A word, at last, about our vacation a couple of weeks ago. We spent a week in Bayfield, Wis., an old Lake Superior fishing village that has elegantly transformed itself into an attractive and peaceful vacation spot. Many resort towns -- Wisconsin Dells, for example, and Gatlinburg, Tenn. -- sprout tacky diversions that distract visitors from the natural splendor all around, but in Bayfield the focus is still the Great Lake and the grand Apostle Islands. Sailboats fill the harbors of the tiny town, and seemingly every other car that drives through has kayaks attached.

Bayfield had its heyday around the turn of the last century, and much Victoriana remains. Among the pretty old buildings are the Carnegie Library, where yours truly availed himself of the wireless Internet (even during off hours -- which is why, below, you see me hanging out on the porch), and Christ Episcopal Church, a quietly magnificent "carpenter Gothic" structure where we attended a lovely Mass and, a few days later, heard the Madison soprano Kathy Otterson sing Schumann's Op. 39 Liederkreis, as part of the church's annual (Mostly) Schubert Festival.


For the most part, though, we spent our time outdoors, including a couple of days on wondrous Madeline Island, the only Apostle Island that is not part of the National Lakeshore. The beach on Madeline Island is a stunner. This shady picture doesn't quite do it justice, except that you can see how the beach seems to recede endlessly into the distance.


On Madeline Island we spent an afternoon hiking in Big Bay State Park, where trails run near the beautiful sandstone outcroppings. On our hike we got startlingly close to some deer (perhaps too close for comfort -- yes to pretty deer; no to Lyme disease).


One afternoon on Madeline Island saw the near-total collapse of my David Letterman backpack. Wonderful, resourceful Ereck found a sewing kit at the local commissary, though, and set things right. (As an insurance policy, he reinforced the seam with safety pins.) The day was saved, and off we biked.




We did not visit any of the other Apostle Islands, but one day we saw much of the National Lakeshore over the course of a three-hour boat tour.
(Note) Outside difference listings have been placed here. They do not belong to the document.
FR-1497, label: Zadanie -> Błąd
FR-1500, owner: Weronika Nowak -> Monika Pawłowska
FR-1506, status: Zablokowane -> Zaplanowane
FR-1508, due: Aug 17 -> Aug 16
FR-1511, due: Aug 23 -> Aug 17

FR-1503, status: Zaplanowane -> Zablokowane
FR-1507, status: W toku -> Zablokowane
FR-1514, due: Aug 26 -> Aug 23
The views were spectacular.



The weather was mostly great. The one rainy afternoon we spent at the Bayfield Maritime Museum, where I learned more about shipwrecks and fishnet strategy than I can ever hope to use.
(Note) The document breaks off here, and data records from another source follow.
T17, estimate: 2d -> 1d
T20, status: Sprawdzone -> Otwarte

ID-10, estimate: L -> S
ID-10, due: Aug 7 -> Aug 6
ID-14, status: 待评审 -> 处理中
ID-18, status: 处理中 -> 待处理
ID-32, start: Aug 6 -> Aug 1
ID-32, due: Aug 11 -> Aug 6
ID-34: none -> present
We ate lavishly, thanks in part to the very good restaurants in Bayfield and LaPoint, the town on Madeline Island (there are, I'm glad to report, no chain restaurants in either burg), but thanks mostly to wonderful, resourceful Ereck, who prepared many of our meals. At his wise urging we sampled, among other local treats, the tasty whitefish spread sold at Newago's.



We spent an evening in nearby Ashland, whose charms are rather more prosaic than Bayfield's. One of them is the Bay movie theater, where we saw Miami Vice, a film about an altogether different kind of maritime culture. The Bay has a beautiful marquee, and a surprise: In some of the auditoriums are splendid murals that, theater employees told us, date to the 1930s.